START
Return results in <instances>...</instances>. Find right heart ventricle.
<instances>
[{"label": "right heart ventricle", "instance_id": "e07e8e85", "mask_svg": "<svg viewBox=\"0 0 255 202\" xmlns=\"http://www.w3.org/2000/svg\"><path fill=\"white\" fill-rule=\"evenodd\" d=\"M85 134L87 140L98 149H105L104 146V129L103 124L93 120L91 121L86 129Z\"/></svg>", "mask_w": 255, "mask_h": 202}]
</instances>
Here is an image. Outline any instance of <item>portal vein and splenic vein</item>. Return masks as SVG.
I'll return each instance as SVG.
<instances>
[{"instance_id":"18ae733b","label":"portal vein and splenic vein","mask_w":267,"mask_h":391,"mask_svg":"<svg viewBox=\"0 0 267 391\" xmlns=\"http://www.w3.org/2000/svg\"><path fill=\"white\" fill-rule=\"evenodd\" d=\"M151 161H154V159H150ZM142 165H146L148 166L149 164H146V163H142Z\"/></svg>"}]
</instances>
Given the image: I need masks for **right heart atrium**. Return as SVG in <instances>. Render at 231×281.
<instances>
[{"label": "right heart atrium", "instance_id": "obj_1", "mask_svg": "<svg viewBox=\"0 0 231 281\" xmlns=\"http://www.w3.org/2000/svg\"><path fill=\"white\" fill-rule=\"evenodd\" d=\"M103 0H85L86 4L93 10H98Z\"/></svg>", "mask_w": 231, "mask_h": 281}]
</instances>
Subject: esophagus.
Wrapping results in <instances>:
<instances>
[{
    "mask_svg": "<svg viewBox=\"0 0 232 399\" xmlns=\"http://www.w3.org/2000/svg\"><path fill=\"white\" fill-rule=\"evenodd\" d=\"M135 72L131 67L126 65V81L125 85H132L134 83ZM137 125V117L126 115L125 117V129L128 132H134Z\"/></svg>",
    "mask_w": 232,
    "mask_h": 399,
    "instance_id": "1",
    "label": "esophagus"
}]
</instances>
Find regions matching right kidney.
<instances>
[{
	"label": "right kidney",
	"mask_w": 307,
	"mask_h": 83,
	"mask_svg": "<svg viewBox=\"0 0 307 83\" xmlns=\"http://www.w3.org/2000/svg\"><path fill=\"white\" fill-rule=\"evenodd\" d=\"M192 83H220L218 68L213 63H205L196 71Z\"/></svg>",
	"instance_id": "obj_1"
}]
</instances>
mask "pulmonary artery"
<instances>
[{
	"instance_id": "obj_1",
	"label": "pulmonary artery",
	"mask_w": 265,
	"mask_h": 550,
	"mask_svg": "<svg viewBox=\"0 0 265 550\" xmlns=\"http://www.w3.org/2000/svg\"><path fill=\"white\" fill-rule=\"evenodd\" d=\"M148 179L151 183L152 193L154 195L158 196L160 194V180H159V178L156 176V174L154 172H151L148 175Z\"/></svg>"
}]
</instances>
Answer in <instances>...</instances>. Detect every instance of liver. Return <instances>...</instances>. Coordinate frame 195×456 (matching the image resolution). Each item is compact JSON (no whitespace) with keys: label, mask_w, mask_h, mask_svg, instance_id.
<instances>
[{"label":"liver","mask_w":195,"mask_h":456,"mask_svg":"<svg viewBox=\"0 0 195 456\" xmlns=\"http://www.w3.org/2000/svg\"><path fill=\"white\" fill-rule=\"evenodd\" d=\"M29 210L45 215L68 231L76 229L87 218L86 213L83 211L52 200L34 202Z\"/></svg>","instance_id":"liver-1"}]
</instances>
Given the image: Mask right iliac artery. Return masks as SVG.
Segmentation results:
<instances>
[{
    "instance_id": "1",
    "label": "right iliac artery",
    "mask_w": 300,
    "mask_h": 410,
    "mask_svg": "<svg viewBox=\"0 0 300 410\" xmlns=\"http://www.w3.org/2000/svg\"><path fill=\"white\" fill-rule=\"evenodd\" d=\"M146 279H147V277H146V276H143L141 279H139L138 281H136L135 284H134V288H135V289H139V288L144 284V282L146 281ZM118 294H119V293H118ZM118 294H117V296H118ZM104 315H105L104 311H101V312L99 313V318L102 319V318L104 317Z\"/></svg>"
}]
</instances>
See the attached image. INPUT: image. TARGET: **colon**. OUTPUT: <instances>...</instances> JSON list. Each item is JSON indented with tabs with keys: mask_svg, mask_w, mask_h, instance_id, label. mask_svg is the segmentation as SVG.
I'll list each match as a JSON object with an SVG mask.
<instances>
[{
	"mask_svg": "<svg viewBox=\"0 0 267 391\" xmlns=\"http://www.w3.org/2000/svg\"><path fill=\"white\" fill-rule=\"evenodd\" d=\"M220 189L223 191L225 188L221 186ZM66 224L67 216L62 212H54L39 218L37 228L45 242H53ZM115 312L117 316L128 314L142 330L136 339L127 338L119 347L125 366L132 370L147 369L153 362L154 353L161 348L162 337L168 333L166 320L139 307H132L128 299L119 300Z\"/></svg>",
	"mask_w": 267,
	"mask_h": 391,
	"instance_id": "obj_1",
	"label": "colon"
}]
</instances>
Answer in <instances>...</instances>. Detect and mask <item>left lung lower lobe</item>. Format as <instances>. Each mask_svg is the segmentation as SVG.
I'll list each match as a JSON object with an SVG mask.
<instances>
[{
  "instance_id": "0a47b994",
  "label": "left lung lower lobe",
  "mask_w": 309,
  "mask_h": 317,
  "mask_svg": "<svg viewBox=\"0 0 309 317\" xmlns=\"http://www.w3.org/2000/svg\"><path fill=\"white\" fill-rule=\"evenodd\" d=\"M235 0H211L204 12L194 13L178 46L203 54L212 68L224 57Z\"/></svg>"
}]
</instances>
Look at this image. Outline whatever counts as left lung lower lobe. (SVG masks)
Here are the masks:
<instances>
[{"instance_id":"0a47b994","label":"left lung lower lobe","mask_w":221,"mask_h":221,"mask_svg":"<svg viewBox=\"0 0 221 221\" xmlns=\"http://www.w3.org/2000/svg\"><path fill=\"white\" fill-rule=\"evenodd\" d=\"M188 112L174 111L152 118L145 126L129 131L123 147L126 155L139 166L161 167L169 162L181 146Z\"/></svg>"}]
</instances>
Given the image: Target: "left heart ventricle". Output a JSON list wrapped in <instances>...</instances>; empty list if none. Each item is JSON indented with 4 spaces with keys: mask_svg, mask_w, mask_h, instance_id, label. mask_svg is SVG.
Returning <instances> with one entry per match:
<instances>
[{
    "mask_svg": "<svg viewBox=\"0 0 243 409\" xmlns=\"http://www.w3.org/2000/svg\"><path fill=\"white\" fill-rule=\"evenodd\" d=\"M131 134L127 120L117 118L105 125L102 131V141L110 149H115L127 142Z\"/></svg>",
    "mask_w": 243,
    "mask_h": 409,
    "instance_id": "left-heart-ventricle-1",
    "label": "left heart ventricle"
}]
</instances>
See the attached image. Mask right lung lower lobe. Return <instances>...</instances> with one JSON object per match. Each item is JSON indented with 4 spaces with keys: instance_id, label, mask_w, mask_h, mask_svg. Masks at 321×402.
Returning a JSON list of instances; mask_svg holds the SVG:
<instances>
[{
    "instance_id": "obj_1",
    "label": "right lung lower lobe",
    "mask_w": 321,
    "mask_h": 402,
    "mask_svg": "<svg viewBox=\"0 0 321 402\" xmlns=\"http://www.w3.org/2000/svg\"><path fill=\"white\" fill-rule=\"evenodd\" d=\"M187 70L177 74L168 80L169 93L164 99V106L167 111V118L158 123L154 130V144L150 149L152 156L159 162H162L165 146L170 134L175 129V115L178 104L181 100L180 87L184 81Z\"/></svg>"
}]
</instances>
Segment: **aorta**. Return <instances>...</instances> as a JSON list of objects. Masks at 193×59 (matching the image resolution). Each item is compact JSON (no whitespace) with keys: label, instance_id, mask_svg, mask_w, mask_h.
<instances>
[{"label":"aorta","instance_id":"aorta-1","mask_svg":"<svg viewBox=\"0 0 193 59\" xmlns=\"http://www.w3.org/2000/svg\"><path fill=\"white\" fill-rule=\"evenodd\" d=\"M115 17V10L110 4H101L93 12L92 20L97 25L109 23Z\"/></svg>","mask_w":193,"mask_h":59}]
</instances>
END
## Written problem
Find each line in the listing above that contains the word "splenic" and copy those lines out in full.

## The answer
Here is an image. Outline any instance of <item>portal vein and splenic vein</item>. Return masks as SVG.
[{"instance_id":"18ae733b","label":"portal vein and splenic vein","mask_w":267,"mask_h":391,"mask_svg":"<svg viewBox=\"0 0 267 391\" xmlns=\"http://www.w3.org/2000/svg\"><path fill=\"white\" fill-rule=\"evenodd\" d=\"M151 161H154V159H150ZM142 165H146L148 166L149 164H146V163H142Z\"/></svg>"}]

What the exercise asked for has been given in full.